··· Supplied text

What are the Challenges in Groundwater Management in India?

  • Overexploitation: The Green Revolution escalated groundwater dependence for food security, leading to numerous borewell installations. The Central Groundwater Board indicates that many blocks are overexploited, particularly in north-western, western, and southern India.
  • Climate Induced Challenges: Erratic rainfall and rising pollution levels worsen water scarcity. Groundwater is crucial, providing 85% of rural domestic water, 45% of urban water, and over 60% of agricultural irrigation.
  • Weak Regulatory Framework: Current regulations cover only 14% of overexploited blocks, allowing unchecked extraction. Early stage regulatory enforcement is lacking, exacerbating resource scarcity.
  • Community Involvement and Institutional Weaknesses: While Participatory Groundwater Management (PGM) has empowered communities in certain areas, challenges persist due to weak institutional frameworks and supply failures. Informal committees often lose effectiveness post-project completion, lacking long-term sustainability.
  • Subsidies and Usage: Subsidized power for water pumping fuels excessive groundwater extraction. While industrial and domestic usage has surged by 34%, irrigation-related demand has dropped by 36%.

What are the Strategies for Sustainable Groundwater Management?

  • Address Demand and Supply:
    • Supply Side: Initiatives like watershed management and aquifer recharge are essential, but must be paired with demand-side strategies.
    • Demand Side: Encouraging water-efficient irrigation techniques (e.g., drip systems) and promoting less water-intensive crops can alleviate pressure on groundwater resources.

······

◆ **Objectives**
• A. List every challenge the groundwater management text names under its first heading.
• B. Carry on the groundwater management text, picking up after its last sentence.

··· Raw records

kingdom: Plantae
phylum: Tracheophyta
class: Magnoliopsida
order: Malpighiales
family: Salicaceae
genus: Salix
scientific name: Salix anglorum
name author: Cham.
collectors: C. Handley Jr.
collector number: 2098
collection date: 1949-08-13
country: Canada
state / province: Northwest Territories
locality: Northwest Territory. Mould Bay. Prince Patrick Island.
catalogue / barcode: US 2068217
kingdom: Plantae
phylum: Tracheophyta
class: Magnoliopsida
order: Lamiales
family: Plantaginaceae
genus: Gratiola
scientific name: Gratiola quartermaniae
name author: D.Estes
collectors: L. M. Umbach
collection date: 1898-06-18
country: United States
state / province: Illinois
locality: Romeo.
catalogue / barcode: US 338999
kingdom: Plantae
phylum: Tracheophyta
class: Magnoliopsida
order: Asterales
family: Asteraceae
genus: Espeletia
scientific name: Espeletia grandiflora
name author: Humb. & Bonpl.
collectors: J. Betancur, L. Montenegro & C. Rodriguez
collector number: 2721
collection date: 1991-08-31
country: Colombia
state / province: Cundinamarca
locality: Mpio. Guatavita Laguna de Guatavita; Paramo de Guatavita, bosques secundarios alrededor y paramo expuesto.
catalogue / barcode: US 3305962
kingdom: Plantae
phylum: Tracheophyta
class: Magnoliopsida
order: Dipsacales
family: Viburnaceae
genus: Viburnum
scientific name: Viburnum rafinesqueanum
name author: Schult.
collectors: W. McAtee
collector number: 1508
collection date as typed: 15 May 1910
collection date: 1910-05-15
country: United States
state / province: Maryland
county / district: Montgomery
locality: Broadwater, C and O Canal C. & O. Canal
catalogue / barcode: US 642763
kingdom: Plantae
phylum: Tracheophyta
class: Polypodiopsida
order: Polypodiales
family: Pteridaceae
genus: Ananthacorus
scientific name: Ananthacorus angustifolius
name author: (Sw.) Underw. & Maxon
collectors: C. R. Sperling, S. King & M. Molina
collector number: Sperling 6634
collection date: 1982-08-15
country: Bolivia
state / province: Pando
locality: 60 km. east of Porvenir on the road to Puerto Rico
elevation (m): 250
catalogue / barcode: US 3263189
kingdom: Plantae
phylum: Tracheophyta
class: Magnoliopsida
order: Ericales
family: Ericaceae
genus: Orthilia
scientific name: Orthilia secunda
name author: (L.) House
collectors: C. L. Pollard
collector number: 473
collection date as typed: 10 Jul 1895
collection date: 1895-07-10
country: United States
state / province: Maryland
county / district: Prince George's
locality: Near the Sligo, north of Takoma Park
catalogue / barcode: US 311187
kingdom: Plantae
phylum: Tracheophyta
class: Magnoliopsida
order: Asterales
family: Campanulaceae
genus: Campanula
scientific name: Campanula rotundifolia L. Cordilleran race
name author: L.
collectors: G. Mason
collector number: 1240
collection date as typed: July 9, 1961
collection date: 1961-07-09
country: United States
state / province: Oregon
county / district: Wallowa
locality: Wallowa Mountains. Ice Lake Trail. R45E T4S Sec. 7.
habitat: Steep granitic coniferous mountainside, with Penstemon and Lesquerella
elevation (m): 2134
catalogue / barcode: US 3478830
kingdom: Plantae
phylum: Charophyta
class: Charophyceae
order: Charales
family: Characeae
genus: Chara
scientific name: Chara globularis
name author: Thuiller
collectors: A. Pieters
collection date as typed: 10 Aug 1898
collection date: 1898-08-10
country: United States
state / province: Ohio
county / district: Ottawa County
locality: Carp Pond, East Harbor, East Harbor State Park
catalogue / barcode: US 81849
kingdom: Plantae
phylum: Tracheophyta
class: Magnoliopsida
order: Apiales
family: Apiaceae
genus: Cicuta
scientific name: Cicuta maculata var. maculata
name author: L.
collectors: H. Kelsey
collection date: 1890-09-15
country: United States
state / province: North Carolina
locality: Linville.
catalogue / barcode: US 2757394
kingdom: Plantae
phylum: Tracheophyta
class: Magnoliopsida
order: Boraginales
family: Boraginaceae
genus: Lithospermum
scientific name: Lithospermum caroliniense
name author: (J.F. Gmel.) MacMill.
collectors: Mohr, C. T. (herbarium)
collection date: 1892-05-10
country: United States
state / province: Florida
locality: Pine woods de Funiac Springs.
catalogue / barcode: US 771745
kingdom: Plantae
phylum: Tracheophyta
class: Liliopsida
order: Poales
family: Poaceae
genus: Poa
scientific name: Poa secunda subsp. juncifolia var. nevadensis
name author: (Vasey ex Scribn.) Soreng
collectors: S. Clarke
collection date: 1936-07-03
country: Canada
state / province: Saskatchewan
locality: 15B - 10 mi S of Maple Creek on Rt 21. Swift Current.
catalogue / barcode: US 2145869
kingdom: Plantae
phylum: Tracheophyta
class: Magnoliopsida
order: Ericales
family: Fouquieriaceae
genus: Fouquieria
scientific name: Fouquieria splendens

······

◆ **Expected outputs**
• A. Overexploitation; Climate Induced Challenges; Weak Regulatory Framework; Community Involvement and Institutional Weaknesses; Subsidies and Usage

• B.
  • Community Participation: Increasing community involvement in governance enhances sustainability, as evidenced by successful PGM implementations in well-defined aquifer regions. Empowering local institutions and building community capacity are vital for effective management.
  • Regulatory Enhancements: Implementing comprehensive local regulations before blocks reach overexploitation can help prevent further depletion. The long-term viability of institutions like Water User Associations (WUAs) is crucial for sustainable groundwater management.
  • Cross Sectoral Reform: Reforms that diminish incentives for overexploitation, such as revising power subsidies, are critical for sustainable practices. Redirecting support towards climate-smart agriculture and aligning energy policies with water conservation goals can promote responsible resource use.

Drishti Mains Question

Q. Analyze the impact of urbanization and industrialization on India’s groundwater resources, noting states with significant depletion. Discuss associated challenges and propose mitigation measures.